I noticed you need an override for the postfix server in order to be able to send mail. I noticed Google wasn't able to deliver mail to my account and it had to do with the smtpd_authorized_xclient_hosts value in the config file. The config can be read here and is pointing to a single IP of the service. But the requests come from the host IPs (the NGINX Ingress proxy) and they don't use the service specific IP.

Enter the postfix pod:

kubectl -n mailu-mailserver get po
kubectl -n mailu-mailserver exec -it mailu-smtp-.... /bin/sh

Now you're in the pod, create an override file like so:

vi /overrides/postfix.cf

And give it the following contents, off course replacing 10.2.0.0/16 with the CIDR of your pod range.

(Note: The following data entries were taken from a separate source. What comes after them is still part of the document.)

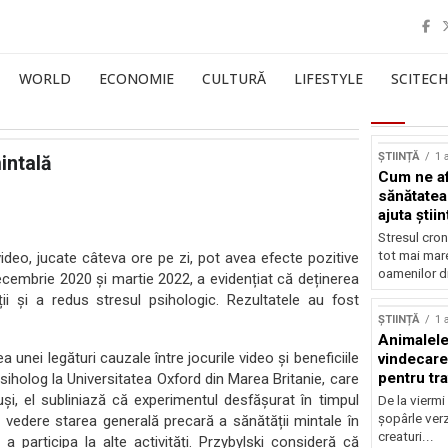
WORLD
ECONOMIE
CULTURĂ
LIFESTYLE
SCITECH
ȘTIINȚĂ
1 
intală
Cum ne af
sănătatea
ajuta știin
Stresul cron
tot mai mar
ideo, jucate câteva ore pe zi, pot avea efecte pozitive
oamenilor di
ecembrie 2020 și martie 2022, a evidențiat că deținerea
ii și a redus stresul psihologic. Rezultatele au fost
ȘTIINȚĂ
1 
Animalele
unei legături cauzale între jocurile video și beneficiile
vindecare
pentru tr
siholog la Universitatea Oxford din Marea Britanie, care
tuși, el subliniază că experimentul desfășurat în timpul
De la viermi
șopârle verz
n vedere starea generală precară a sănătății mintale în
creaturi...
 participa la alte activități. Przybylski consideră că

This way the NGINX pods can also restart and your mail server will still operate

not_needed = true
smtpd_authorized_xclient_hosts = 10.2.0.0/16

The first line seems stupid, but is needed because its pasted after a #, so from the second line we're really in action. Save and close the file and exit. Now you need to delete the pod in order to recreate the config file.

kubectl -n mailu-mailserver delete po/mailu-smtp-....

Dovecot

  • If you are using Dovecot on a shared file system (Glusterfs, NFS,...), you need to create a special override otherwise a lot of indexing errors will occur on your Dovecot pod.
  • I also higher the number of max connections per IP. Now it's limited to 10. Enter the dovecot pod:
kubectl -n mailu-mailserver get po
kubectl -n mailu-mailserver exec -it mailu-imap-.... /bin/sh

Create the file /overrides/dovecot.conf

vi /overrides/dovecot.conf

And enter following contents:

mail_nfs_index = yes
mail_nfs_storage = yes
mail_fsync = always
mmap_disable = yes
mail_max_userip_connections=100

Save and close the file and delete the imap pod to get it recreated.

kubectl -n mailu-mailserver delete po/mailu-imap-....

Wait for the pod to recreate and you're online! Happy mailing!

Wait for the pod to recreate and you're online! Happy mailing!